### ABOUT THIS EXERCISE
Please return every line below that contains the string "有人觉得动森大火背后有推手".
──────── INPUT DATA
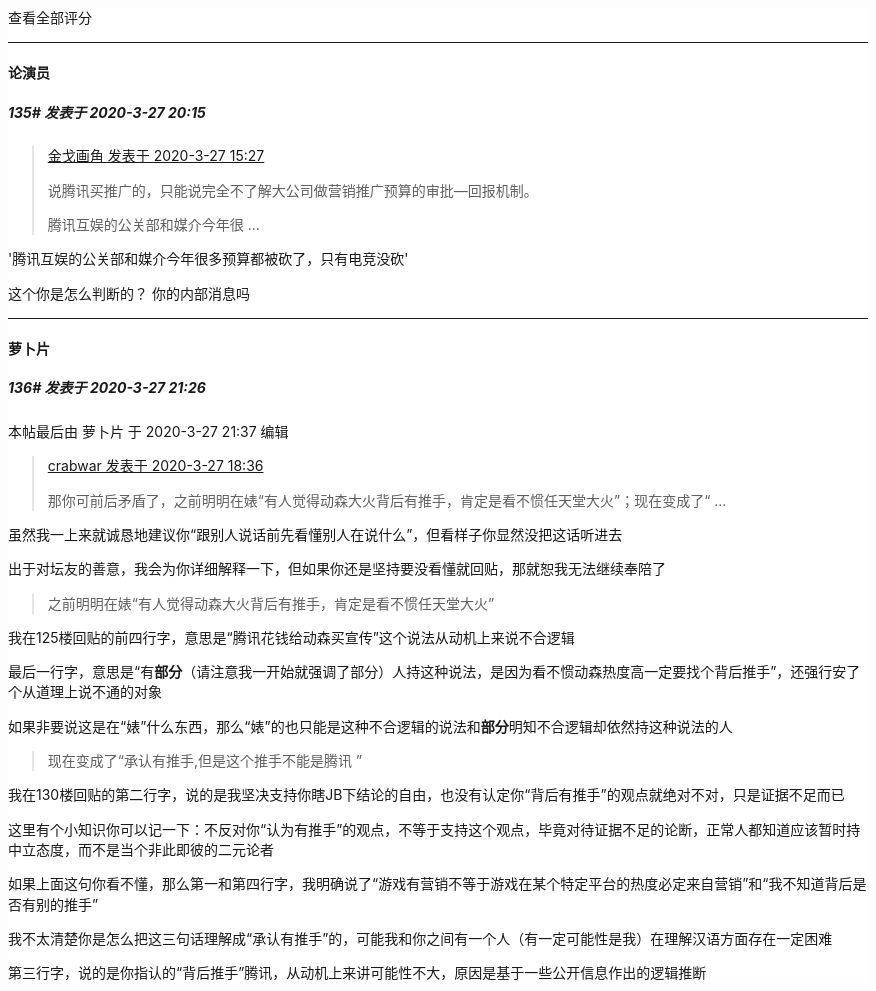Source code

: 

查看全部评分






*****

####  论演员  
##### 135#       发表于 2020-3-27 20:15



<blockquote><a href="httphttps://bbs.saraba1st.com/2b/forum.php?mod=redirect&amp;goto=findpost&amp;pid=46892859&amp;ptid=1920985" target="_blank">金戈画角 发表于 2020-3-27 15:27</a>

说腾讯买推广的，只能说完全不了解大公司做营销推广预算的审批—回报机制。

腾讯互娱的公关部和媒介今年很 ...</blockquote>
'腾讯互娱的公关部和媒介今年很多预算都被砍了，只有电竞没砍'

这个你是怎么判断的？ 你的内部消息吗







*****

####  萝卜片  
##### 136#       发表于 2020-3-27 21:26



 本帖最后由 萝卜片 于 2020-3-27 21:37 编辑 
<blockquote><a href="httphttps://bbs.saraba1st.com/2b/forum.php?mod=redirect&amp;goto=findpost&amp;pid=46895109&amp;ptid=1920985" target="_blank">crabwar 发表于 2020-3-27 18:36</a>

那你可前后矛盾了，之前明明在婊“有人觉得动森大火背后有推手，肯定是看不惯任天堂大火”；现在变成了“ ...</blockquote>
虽然我一上来就诚恳地建议你“跟别人说话前先看懂别人在说什么”，但看样子你显然没把这话听进去

出于对坛友的善意，我会为你详细解释一下，但如果你还是坚持要没看懂就回贴，那就恕我无法继续奉陪了

 <blockquote>之前明明在婊“有人觉得动森大火背后有推手，肯定是看不惯任天堂大火”</blockquote>
我在125楼回贴的前四行字，意思是“腾讯花钱给动森买宣传”这个说法从动机上来说不合逻辑

最后一行字，意思是“有<strong>部分</strong>（请注意我一开始就强调了部分）人持这种说法，是因为看不惯动森热度高一定要找个背后推手”，还强行安了个从道理上说不通的对象

如果非要说这是在“婊”什么东西，那么“婊”的也只能是这种不合逻辑的说法和<strong>部分</strong>明知不合逻辑却依然持这种说法的人
 <blockquote>现在变成了“承认有推手,但是这个推手不能是腾讯 ”</blockquote>
我在130楼回贴的第二行字，说的是我坚决支持你瞎JB下结论的自由，也没有认定你“背后有推手”的观点就绝对不对，只是证据不足而已

这里有个小知识你可以记一下：不反对你“认为有推手”的观点，不等于支持这个观点，毕竟对待证据不足的论断，正常人都知道应该暂时持中立态度，而不是当个非此即彼的二元论者


如果上面这句你看不懂，那么第一和第四行字，我明确说了“游戏有营销不等于游戏在某个特定平台的热度必定来自营销”和“我不知道背后是否有别的推手”

我不太清楚你是怎么把这三句话理解成“承认有推手”的，可能我和你之间有一个人（有一定可能性是我）在理解汉语方面存在一定困难


第三行字，说的是你指认的“背后推手”腾讯，从动机上来讲可能性不大，原因是基于一些公开信息作出的逻辑推断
────────────────
### WRITTEN ANSWER
那你可前后矛盾了，之前明明在婊“有人觉得动森大火背后有推手，肯定是看不惯任天堂大火”；现在变成了“ ...</blockquote>
 <blockquote>之前明明在婊“有人觉得动森大火背后有推手，肯定是看不惯任天堂大火”</blockquote>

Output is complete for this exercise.